A Segurança Social está a fazer penhoras de contas bancárias sem qualquer notificação prévia dos contribuintes. Os juristas contactados pelo SOL consideram que este procedimento é um atropelo à lei e alertam para a possível nulidade dos processos, num momento em que as queixas sobre abusos da administração fiscal e contributiva estão a aumentar e o Provedor de Justiça recebe duas reclamações por semana.
Guida Lázaro vai engrossar a lista de queixas na Provedoria, quando entregar a sua reclamação para a semana. «Penhoraram-me 2.033 euros de uma conta bancária sem me notificarem e avisaram-me de que vão ficar com o IRS de 2010 até ao pagamento da dívida», acusa a ex-jornalista, que garante ter comprovativos dos descontos de todos os anos em que trabalhou a recibos verdes «excepto de um mês que nem a Segurança Social nem a Caixa dos Jornalistas encontram».
O caso de Guida remonta a 2007, altura em que foi notificada pela Segurança Social para «pagar uma dívida já com juros de mora» de 3.210 euros. Na altura, dirigiu-se aos serviços com os comprovativos dos pagamentos que conseguiu reunir. Como faltavam dois recibos, foi aconselhada a fazer uma reclamação e a pedir o pagamento em dez prestações do valor relativo a esses dois meses de descontos. Um dos recibos acabou por aparecer e Guida pediu a correcção do valor em dívida.
Já em 2008, Guida Lázaro recebe uma carta do director da Unidade de Gestão de Atendimento da Segurança Social, lamentando «os transtornos causados» e explicando que a informação em falta vai ser pedida à Caixa dos Jornalistas. «Pensei que estava tudo resolvido até há duas semanas ter percebido que tinha a conta penhorada».
Nulidade é possível
A actuação da Segurança Social merece críticas dos fiscalistas ouvidos pelo SOL. Tiago Caiado Guerreiro não tem dúvidas de que as penhoras têm de ser precedidas por um aviso à pessoa visada, que tem depois 30 dias para reagir à notificação. E garante que o incumprimento desta formalidade pode implicar a «nulidade insanável do processo, se prejudicar a defesa do interessado».
O advogado realça que há casos «absolutamente excepcionais» em que as penhoras podem ser feitas sem aviso. Mas esta opção tem de ser autorizada por um juiz e só é tomada perante contribuintes designados como «burlões profissionais».
O atropelo à lei nas penhoras é atribuído à massificação dos processos de cobrança coerciva. Tiago Caiado Guerreiro considera que, tal como já se verificava com a Direcção-Geral de Impostos, «a Segurança Social tornou-se extraordinariamente agressiva para obter receitas». O fiscalista lamenta que as garantias dos contribuintes e os direitos individuais tenham «ficado para trás».

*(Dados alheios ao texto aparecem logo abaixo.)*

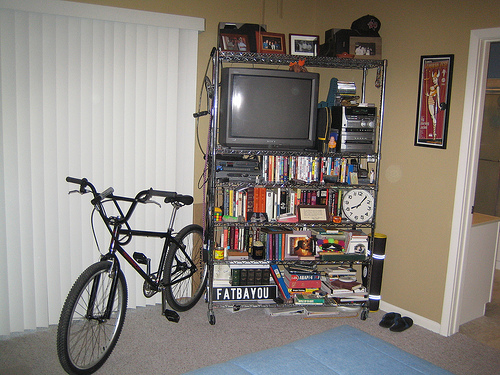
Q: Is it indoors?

Samuel Fernandes de Almeida, da sociedade de advogados Miranda, refere também que há situações específicas que podem dispensar a citação, mas entende que «não é esse o procedimento habitual». O advogado aponta para o aumento «exponencial» de erros processuais, com a automatização informática dos processos. E salienta que a própria organização interna da Segurança Social leva a incorrecções, já que o serviço de processos executivos está separado do que reúne o historial dos descontos de cada contribuinte.
Reclamações aumentam
A nível fiscal, também há queixas. Um caso relatado ao SOL mostra que os procedimentos da DGCI estão a lesar um contribuinte, impedindo-o de receber um crédito tributário relativo a pagamentos de IVA em excesso. Como as Finanças só reembolsam essa verba através de novas deduções do imposto e o contribuinte em causa já não está abrangido pelo IVA, «algumas centenas de euros» ficaram nos cofres do Estado (ler em baixo).
As queixas sobre abusos da Direcção-Geral de Impostos e da Segurança Social estão a subir. No ano passado, foram feitas 116 queixas relativas a processos de penhora da administração fiscal e da Segurança Social. E, no primeiro trimestre deste ano, já foram contabilizadas 32 queixas. A manter--se este ritmo, até ao fim de 2011, as reclamações aumentarão 10%.
Contactado pelo SOL, o Ministério do Trabalho recusou comentar as penhoras sem notificação sem conhecer os casos concretos. Mas, no caso da Caixa de Jornalistas, lembra que esta «continua a existir e é precisamente pelo facto de não estar integrada e de não ter ocorrido a transferência da informação que estas situações podem ocorrer».